Student Loan Debt Reaches $1 Trillion

     

Constitutionalists and free-market economists claim that the idea that every high school graduate is entitled to a government-subsidized loan to attend a $30,000-a-year university is fiscally maniacal. But unfortunately, it’s also a fiscal reality that has propelled college graduates into financial Armageddon.

Indeed, U.S. student-debt outstanding exceeded $1 trillion last year – according to new estimates released by the Consumer Financial Protection Bureau (CFPB) – potentially leading to further delays in home-buying and, in turn, an extended impasse on the housing recovery. CFPB student loan ombudsman Rohit Chopra, for instance, asserts that "first-time home-buyers are a substantial part of the housing market," and "instead of saving for a down payment, these borrowers are sending big payments every month."

Bankruptcy attorneys are observing firsthand the calamitous rise in student loan debt, as a recent survey conducted by the National Association of Consumer Bankruptcy Attorneys found that 81 percent of bankruptcy lawyers disclosed that the number of prospective clients holding such debt has inflated "significantly" or "somewhat" in the last three to four years.

The student debt debacle, which some experts are labeling the "next debt bomb," involves a coterie of malefactors.
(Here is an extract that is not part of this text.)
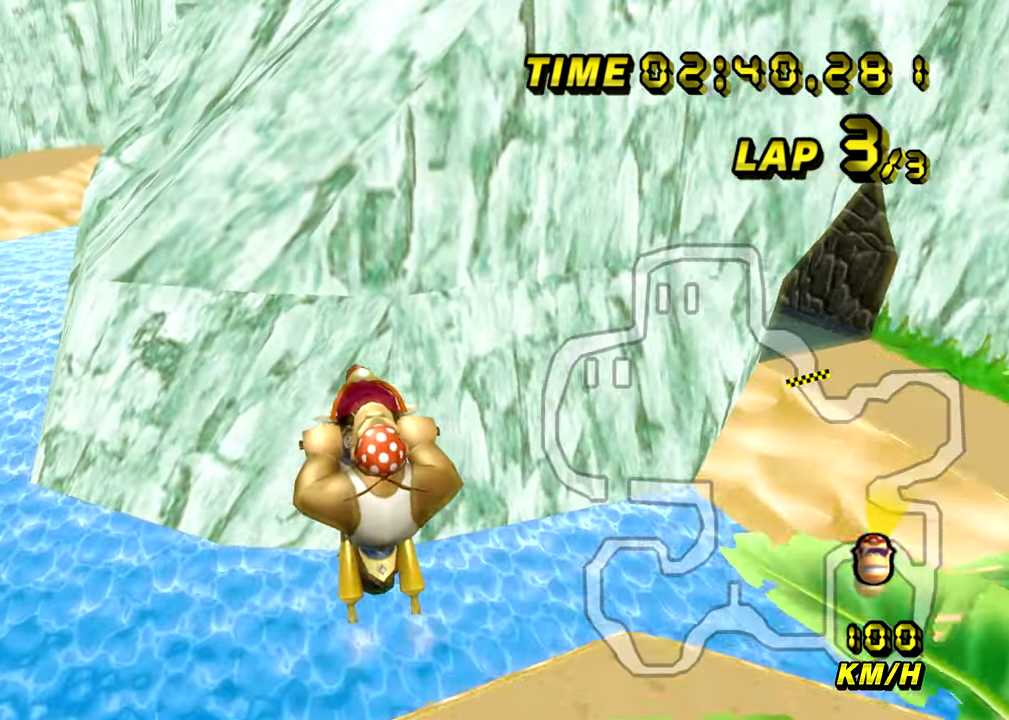
{"buttons": ["A"], "left_stick": "down", "events": []}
On the surface, the culprits entail a stale economy, rising interest rates, and persistently high unemployment. Moreover, CFPB officials contend that such debt is rising because young Americans are returning to college simply to avoid the anemic labor market. These seem to be the logical – and more politically safe – explanations.

But despite what Washington’s entitlement-touting bureaucrats attest, that’s not the end of the story. It encompasses a much more complex plotline.

Predictably, government deserves much of the blame, as its intervention in the higher-education market has spawned a seemingly irreversible distortion that has led to increased tuition costs, and consequently, a monumental rise in student loan debt.

Liberal professors and Occupy Wall Street protesters neglect to realize that their entitlement-based ideology – which affirms that "every American is entitled to a Harvard degree" – is the transgressor.

Similar to the third-party-payer system that is now rattling the fiscal status of American healthcare, the federal government has bolstered its authority in subsidizing tuition costs, as students accumulate bulky government loans to finance their education. This reformed system distorts the high school graduate’s motive to pursue the most competitively-priced schools, prompting many students to select institutions charging $40,000 a year for tuition.